Topluluk, Platform-A’da açtıkları “ART+yorum” isimli sergide de çaldıkları alarmın tekdüze bir ses değil, her sanatçının başka bir görsel enstrümanın olanaklarını getirdiği senfonik bir tutum; üretmeye, üretilenleri paylaşmaya, onları bütün insanlara, bütün dünyaya duyurmaya; birçok sanatçının eğitim yaşantılarını, entelektüel birikimlerini, estetik kaygılarını toplayıp harmanlamaya, her birinin duyulmasına imkan ve fırsat vermeye, bunlardan görsel bir uyum yaratmaya; her seferinde başka bir proje, bir kavram, bir güncel başlık etrafında zamanını, enerjisini, birikimini seferber etmeye, tüm bunları toplumun bütün kesimleriyle sanatsal bir paylaşıma odaklamaya yönelik bir davet olduğunu yineliyor.
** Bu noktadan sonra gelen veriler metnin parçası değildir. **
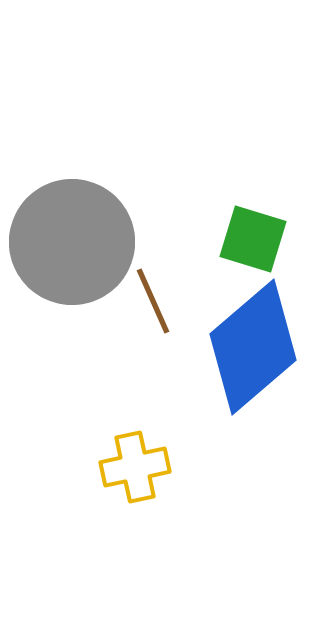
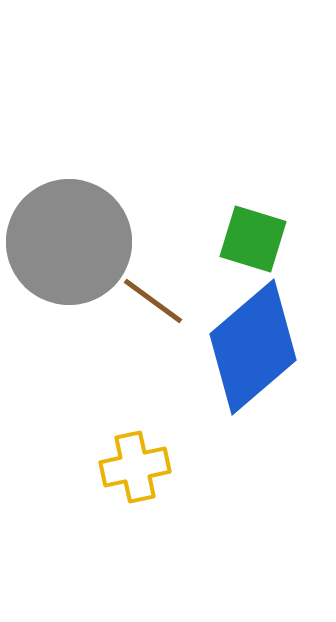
gray circle: moved 3 px left
brown line: rotated 30 degrees counterclockwise
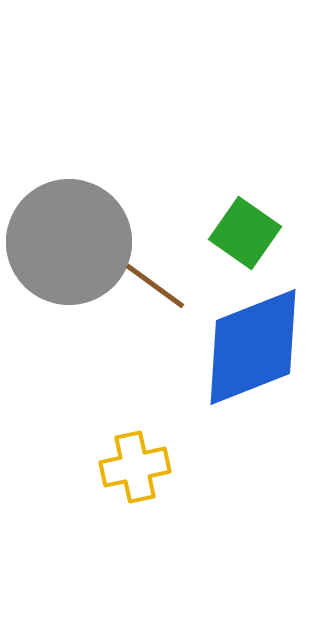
green square: moved 8 px left, 6 px up; rotated 18 degrees clockwise
brown line: moved 2 px right, 15 px up
blue diamond: rotated 19 degrees clockwise
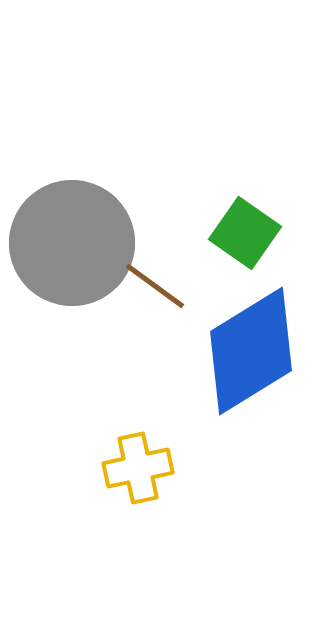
gray circle: moved 3 px right, 1 px down
blue diamond: moved 2 px left, 4 px down; rotated 10 degrees counterclockwise
yellow cross: moved 3 px right, 1 px down
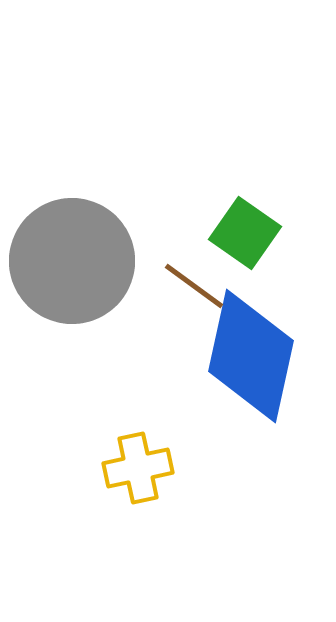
gray circle: moved 18 px down
brown line: moved 39 px right
blue diamond: moved 5 px down; rotated 46 degrees counterclockwise
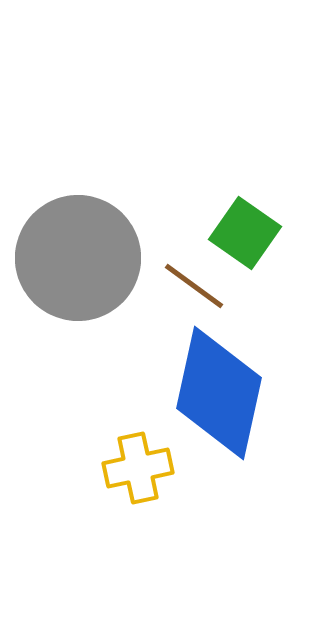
gray circle: moved 6 px right, 3 px up
blue diamond: moved 32 px left, 37 px down
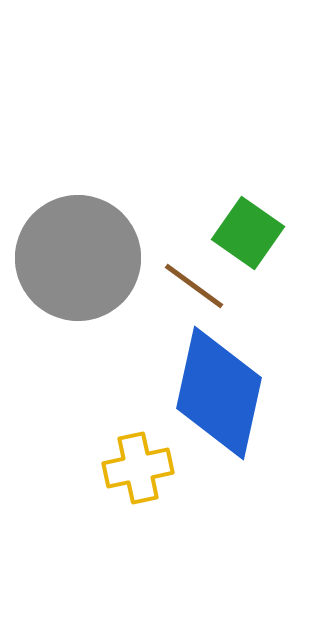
green square: moved 3 px right
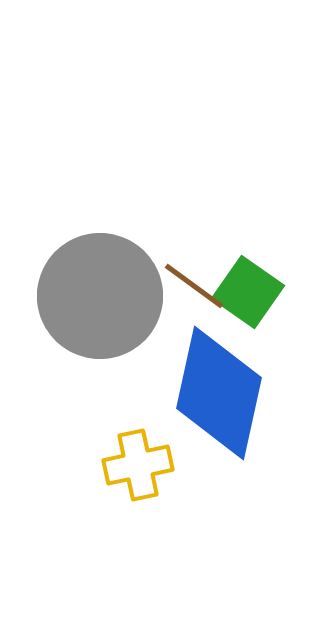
green square: moved 59 px down
gray circle: moved 22 px right, 38 px down
yellow cross: moved 3 px up
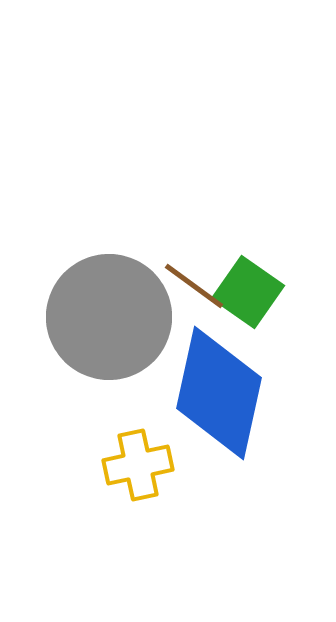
gray circle: moved 9 px right, 21 px down
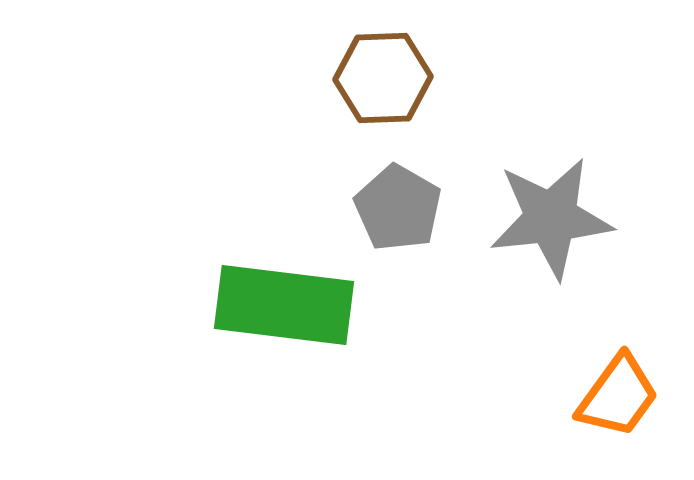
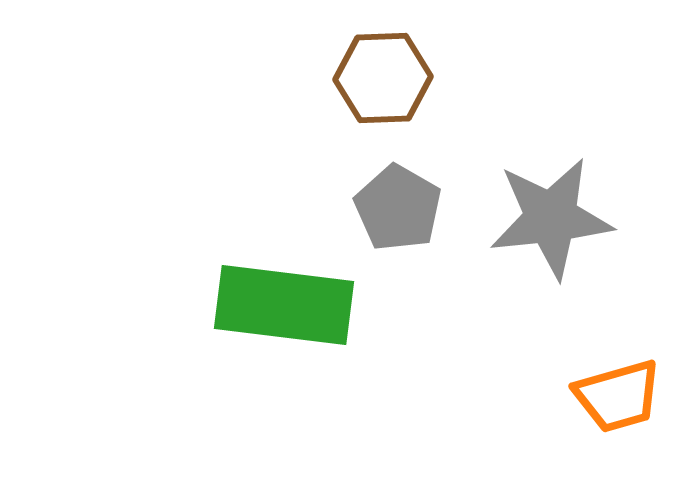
orange trapezoid: rotated 38 degrees clockwise
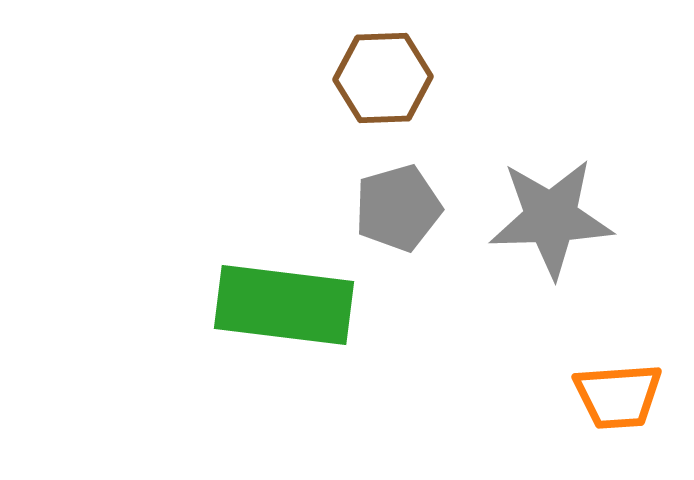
gray pentagon: rotated 26 degrees clockwise
gray star: rotated 4 degrees clockwise
orange trapezoid: rotated 12 degrees clockwise
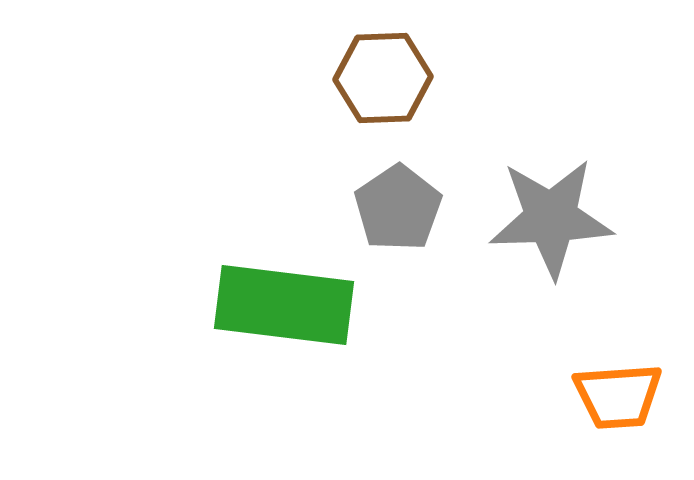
gray pentagon: rotated 18 degrees counterclockwise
Nitelikleriyle artmak, çeşitliliği ile çoğalmak kavramları Alarm-Art topluluğunun bireycileşmenin, yalnızlaşmanın, paylaşımsızlığın karşısına çıkardığı ve belki de en çok üzerinde durduğu kavramlar. Artmak, çoğalmak… Topluluk sanatçıları belki de en çok, bu yüz yüze iki ayna arasında dikilip, eserlerinin sonsuz bir uzamda, sonsuz bir zamanda çoğalıp gittiğini izlemeyi ve izletmeyi seviyorlar.
Alarm bir kez daha çaldığında görüşmek üzere.